Tuesday, May 19, 2026

Ann LeBlanc's THE TRANSITIVE PROPERTIES OF CHEESE

Whomst among us hasn't been here: you're the very best cheesemaker (curd nerd in the parlance) outside of Earth's gravity well, famous for your unique, creamy and full-flavored products on every space station, asteroid and shuttle plying the solar system (and possibly beyond? You really don't pay much attention to matters of trade; you've built yourself a body perfect for stirring, curd cutting, measuring and tasting, and hacked your brain decades ago so you can tune out absolutely everything else in the universe and just concentrate on making that beautiful RedOrion), you've got an entire asteroid hollowed out, moved into a stable orbit, kept at the perfect temperature, humidity and gravity and inoculated long ago with the perfect population of beneficial microorganisms to assist in the fermentation and aging of your famous handiwork... and then suddenly one day you happen to hear a snippet on the news about how a big shot businessman has announced that an asteroid he owns and manages for his silent and reclusive genius of a business associate is going to be let go and allowed to crash into the Sun. It will burn up with all its contents in about two weeks. Wow, sucks to be that sucker. But hey wait, which asteroid was that again?

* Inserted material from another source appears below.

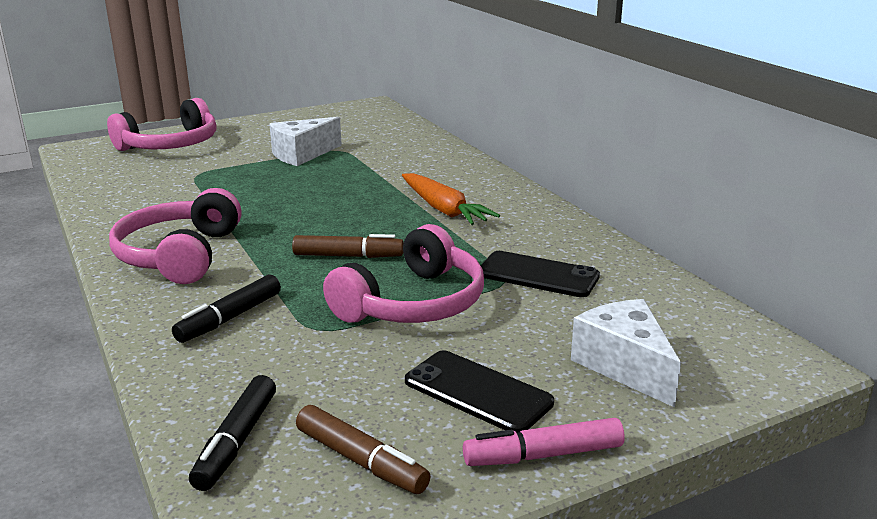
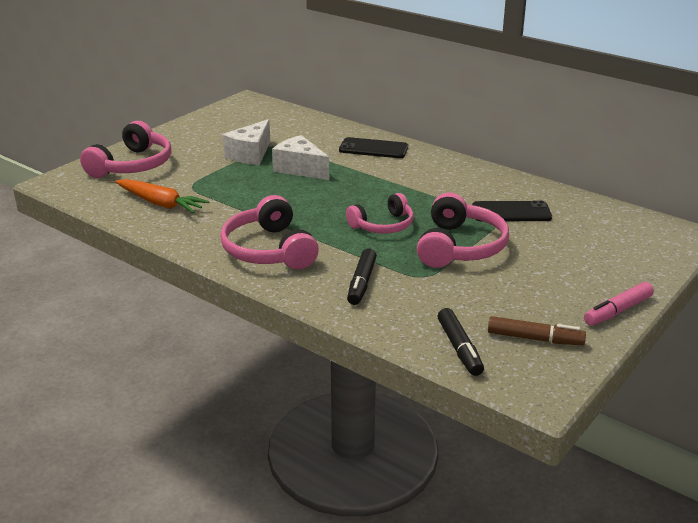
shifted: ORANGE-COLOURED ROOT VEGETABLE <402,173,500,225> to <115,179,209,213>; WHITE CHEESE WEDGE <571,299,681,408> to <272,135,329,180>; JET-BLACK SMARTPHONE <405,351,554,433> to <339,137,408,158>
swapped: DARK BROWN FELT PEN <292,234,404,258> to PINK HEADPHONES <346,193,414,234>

Such is the plight of Millions Wayland, cheesemaker of, in, among and to the stars, or at least the bodies orbiting this one, whose life's work is currently careening sunward on a collision course for financial reasons beyond her comprehension, in Ann LeBlanc's stunning little novella, The Transitive Properties of Cheese. And of course there's no time to handle this the way most artisans of her caliber would; she's going to have to cross a rather large volume of outer space to even begin to lodge a complaint, and meanwhile there's these batches of cheese she just got going here in her workshop (not in the hollow asteroid-cum-cheese cave, not aboard the space station where that irresponsible jerk of a managing partner is, either, but another third place where crewed spaceships don't even go, just automatic cargo shuttles that periodically bring in supplies and bring out fresh wheels of space cheese to transport them to be aged in the cheese cave with the suddenly curtailed life span).

So, Wayland does what any of us would do: she makes a perfect cognitive duplicate of herself, memories, personality, connectome and all, and shoots it in a tight-beam to the space station in near-Earth orbit where the restaurateur, who didn't even bother to warn her about her cheese cave's imminent demise before she heard it on the news, lives and works and maintains contact with the financial, military, civic and religious authorities of Earth. She -- or rather, this newborn version of herself -- is going to give that chucklehead a piece of her/their mind, even if she has to confront, head-on, the scene of the greatest trauma of her past, and of his -- and of all the other versions of themselves that are out here in space.

Versions? 

Yep. This is a trans-human soap opera, kids, and all of the characters except a few heavily armed thugs recently come up from Earth are cyberpunk interations of one of the first people ever to decide to upload himself to the Net and start making custom bodies for himself -- work bodies with extra arms, business bodies that look good in suits and are focused on the bottom line, party bodies for various recreational pursuits (mostly food and sex) and oh, by the way, before most of the copies of this character came into being, the original made a male-to-female transition, which is why I've mostly used female pronouns in this post but switched to male ones for this paragraph. There is trans-humanism and then there is trans-humanism. Which I should maybe call trans-trans-humanism? Except that would be silly? I mean, some of the bodies containing versions of the Millions character are more like giant robot millipedes than anything else, and are capable of directly metabolizing starlight and thrive in conditions of hard vacuum, because at some point in Millions' life they decided the best way to explore beyond the solar system would be just to become the spaceship!

Which is to say that, title aside, this book is only superficially about cheese, though in addressing the question of whether or not future batches that Wayland Millions may make in the future, without her cheese cave, could be regarded in any way as the same cheeses she was making with it, The Transitive Properties of Cheese takes on lots of bigger questions about how far the society in which she lives -- and the one she left behind when she left Earth -- are going to be willing to stretch the idea of "humanity," and how much that is even going to matter.

All in just over 100 pages. Because LeBlanc is a goddamn storyteller, who makes every sentence count for "world building," character development, plot advancement and the conveyance of exquisite sensory detail. In an age of 800-page doorstops, half of which seem to be devoted to that first (and least interesting) element of a piece of fiction, LeBlanc's talent for the tight and pithy novella is cause for considerable celebration. And The Transitive Properties of Cheese deserves to sell many, many, many more copies than any of those doorstops. What are you even doing? Go! And while you're at it, have a look around the publisher's site. They have a lot of good stuff there.